Tag Archives: Quantitative data

Using Regression for Prediction in R

In the last post about R, we looked at plotting information to make predictions. We will now look at an example of making predictions using regression.

We will use the same data as last time with the help of the ‘caret’ package as well. The code below sets up the seed and the training and testing set we need.

> library(caret); library(ISLR); library(ggplot2)
> data("College");set.seed(1)
> PracticeSet<-createDataPartition(y=College$Grad.Rate,  +                                  p=0.5, list=FALSE) > TrainingSet<-College[PracticeSet, ]; TestingSet<- +         College[-PracticeSet, ] > head(TrainingSet)

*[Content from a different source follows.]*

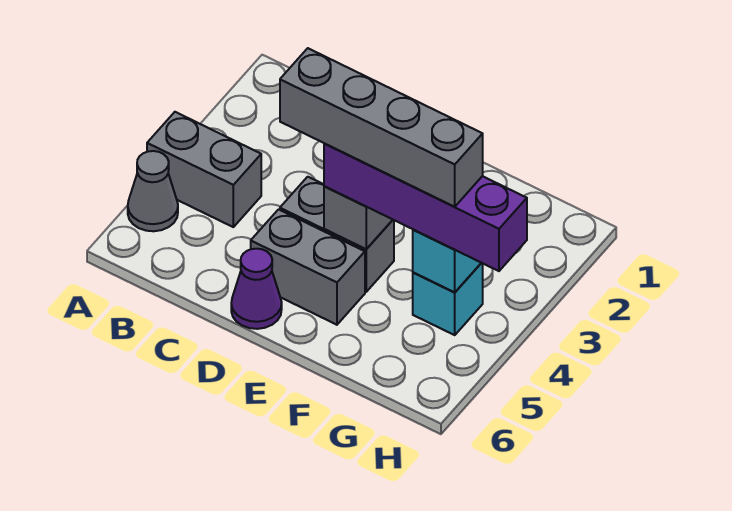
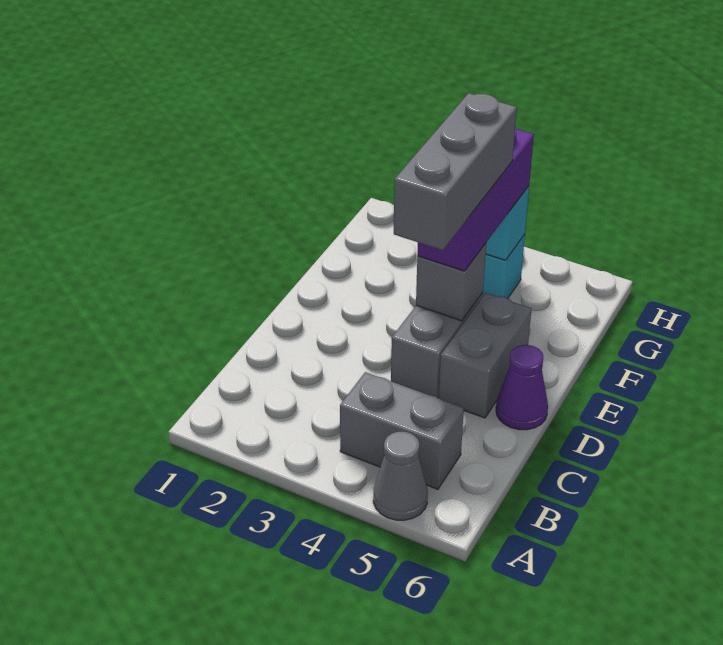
grey brick A4:B4 level 1 -> grey brick B4:B5 level 1
grey brick D4:G4 level 4 -> grey brick D4:F4 level 4
purple brick E4:H4 level 3 -> purple brick E4:G4 level 3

The code above should look familiar from the previous post.

Make the Scatterplot

We will now create the scatterplot showing the relationship between “S.F. Ratio” and “Grad.Rate” with the code below and the scatterplot.

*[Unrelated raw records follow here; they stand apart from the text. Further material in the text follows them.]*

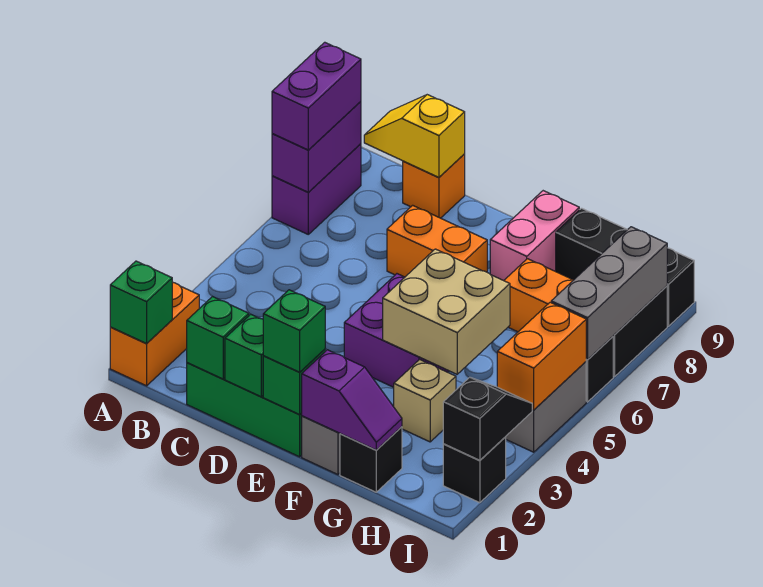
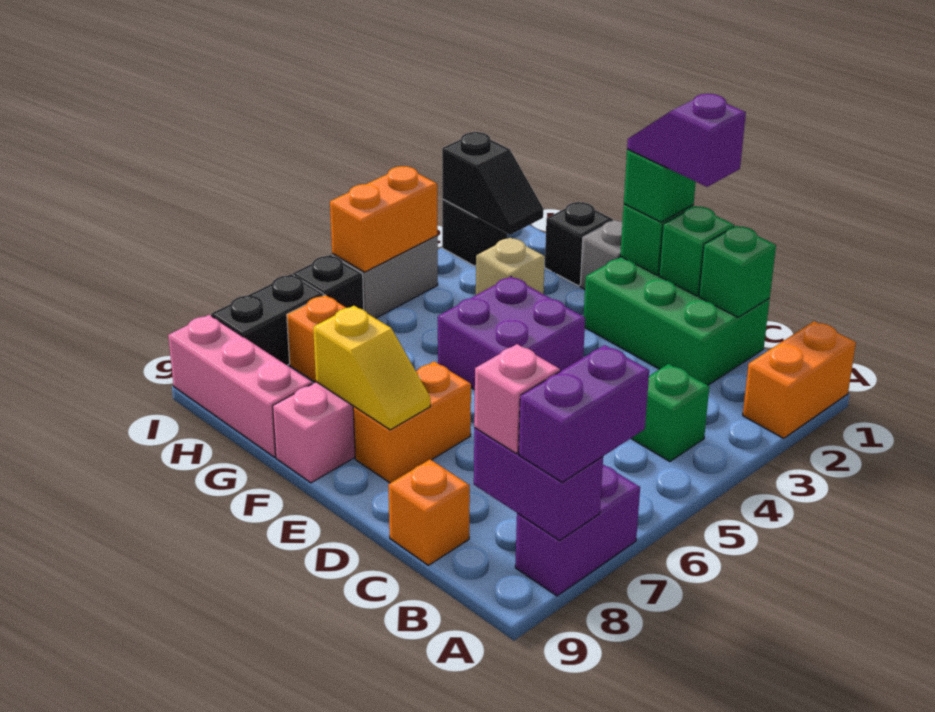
green brick A1 level 2 -> green brick B4 level 1
purple brick A7:A8 level 2 -> purple brick A8:B8 level 2
none -> pink brick B8 level 3
yellow slope B9:C9 level 2 top C -> yellow slope E8:F8 level 2 top F
orange brick D7:E7 level 1 -> orange brick E7:E8 level 1
purple slope F1:G1 level 2 top F -> purple slope D1:E1 level 4 top D
tan brick F4:G5 level 2 -> none
black brick G9:I9 level 1 -> pink brick G9:I9 level 1
black slope I2:I3 level 2 top 2 -> black slope H2:I2 level 2 top I
grey brick I6:I8 level 2 -> none

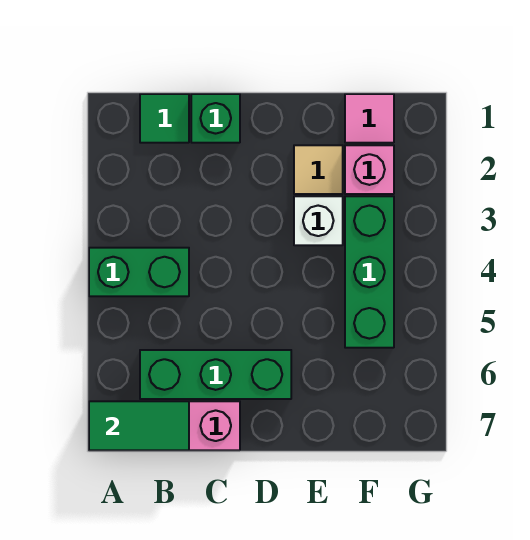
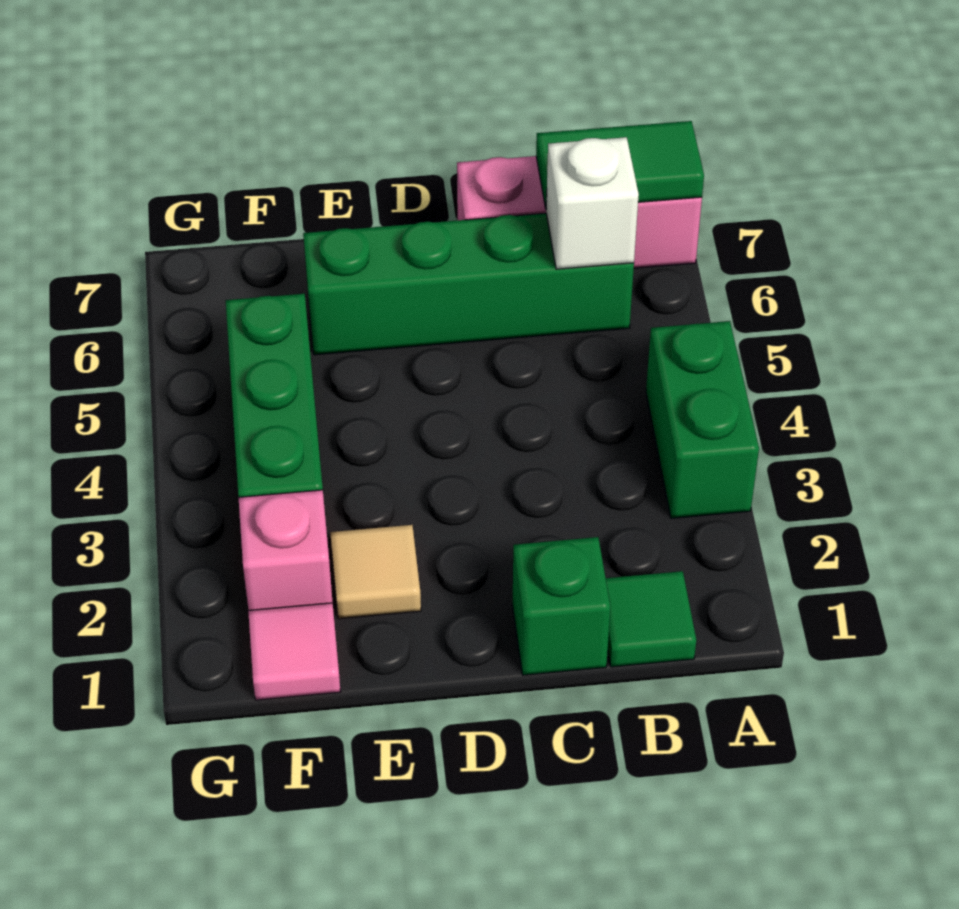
green brick A4:B4 level 1 -> green brick A3:A4 level 1
green brick B6:D6 level 1 -> green brick B6:E6 level 1
white brick E3 level 1 -> white brick B6 level 2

> plot(TrainingSet$S.F.Ratio, TrainingSet$Grad.Rate, pch=5, col="green", 
xlab="Student Faculty Ratio", ylab="Graduation Rate")


Here is what we did

  1. We used the ‘plot’ function to make this scatterplot. The x variable was ‘S.F.Ratio’ of the ‘TrainingSet’ the y variable was ‘Grad.Rate’.
  2. We picked the type of dot to use using the ‘pch’ argument and choosing ’19’
  3. Next, we chose a color and labeled each axis

Fitting the Model

We will now develop the linear model. This model will help us to predict future models. Furthermore, we will compare the model of the Training Set with the Test Set. Below is the code for developing the model.

> TrainingModel<-lm(Grad.Rate~S.F.Ratio, data=TrainingSet)
> summary(TrainingModel)

How to interpret this information was presented in a previous post. However, to summarize, we can say that when the student to faculty ratio increases one the graduation rate decreases 1.29. In other words, an increase in the student to faculty ratio leads to decrease in the graduation rate.

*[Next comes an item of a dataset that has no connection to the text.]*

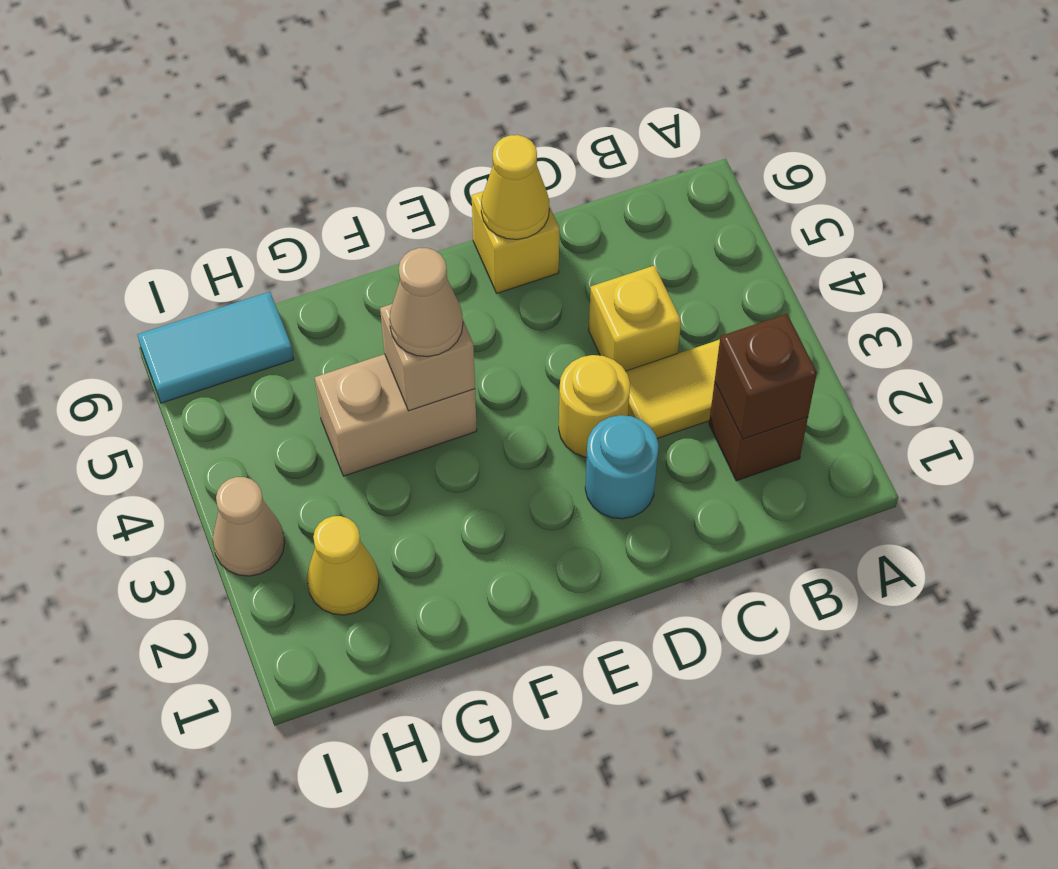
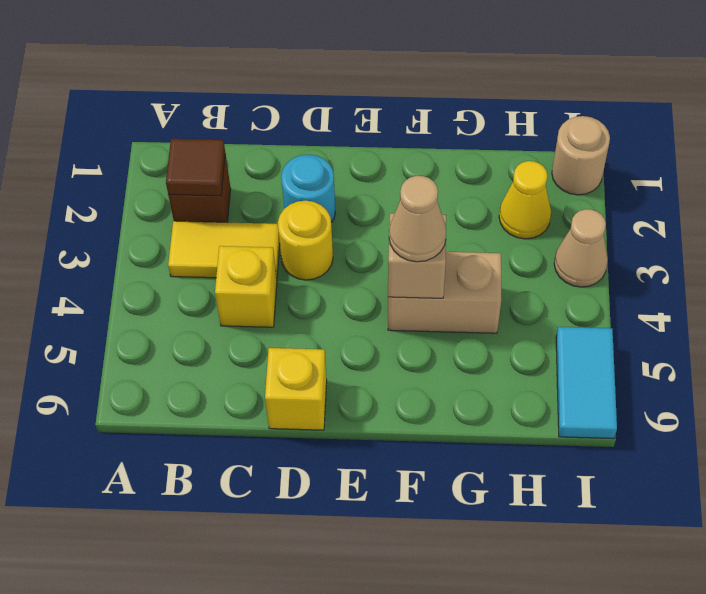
brown brick B2 level 2 -> brown tile B2 level 2
yellow cone D6 level 2 -> none
cyan tile H6:I6 level 1 -> cyan tile I5:I6 level 1
none -> tan round brick I1 level 1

Adding the Regression Line to the Plot

Below is the code for adding the regression line followed by the scatterplot

> plot(TrainingSet$S.F.Ratio, TrainingSet$Grad.Rate, pch=19, col="green", xlab="Student Faculty Ratio", ylab="Graduation Rate")
> lines(TrainingSet$S.F.Ratio, TrainingModel$fitted, lwd=3)


Predicting New Values

With our model complete we can now predict values. For our example, we will only predict one value. We want to know what the graduation rate would be if we have a student to faculty ratio of 33. Below is the code for this with the answer

> newdata<-data.frame(S.F.Ratio=33)
> predict(TrainingModel, newdata)

Here is what we did

  1. We made a variable called ‘newdata’ and stored a data frame in it with a variable called ‘S.F.Ratio’ with a value of 33. This is x value
  2. Next, we used the ‘predict’ function from the ‘caret’ package to determine what the graduation rate would be if the student to faculty ratio is 33. To do this we told caret to use the ‘TrainingModel’ we developed using regression and to run this model with the information in the ‘newdata’ dataframe
  3. The answer was 40.68. This means that if the student to faculty ratio is 33 at a university then the graduation rate would be about 41%.

Testing the Model

We will now test the model we made with the training set with the testing set. First, we will make a visual of both models by using the “plot” function. Below is the code follow by the plots.

TrainingSet$Grad.Rate, pch=19, col=’green’,  xlab=”Student Faculty Ratio”, ylab=’Graduation Rate’)
lines(TrainingSet$S.F.Ratio,  predict(TrainingModel), lwd=3)
plot(TestingSet$S.F.Ratio,  TestingSet$Grad.Rate, pch=19, col=’purple’,
xlab=”Student Faculty Ratio”, ylab=’Graduation Rate’)
lines(TestingSet$S.F.Ratio,  predict(TrainingModel, newdata = TestingSet),lwd=3)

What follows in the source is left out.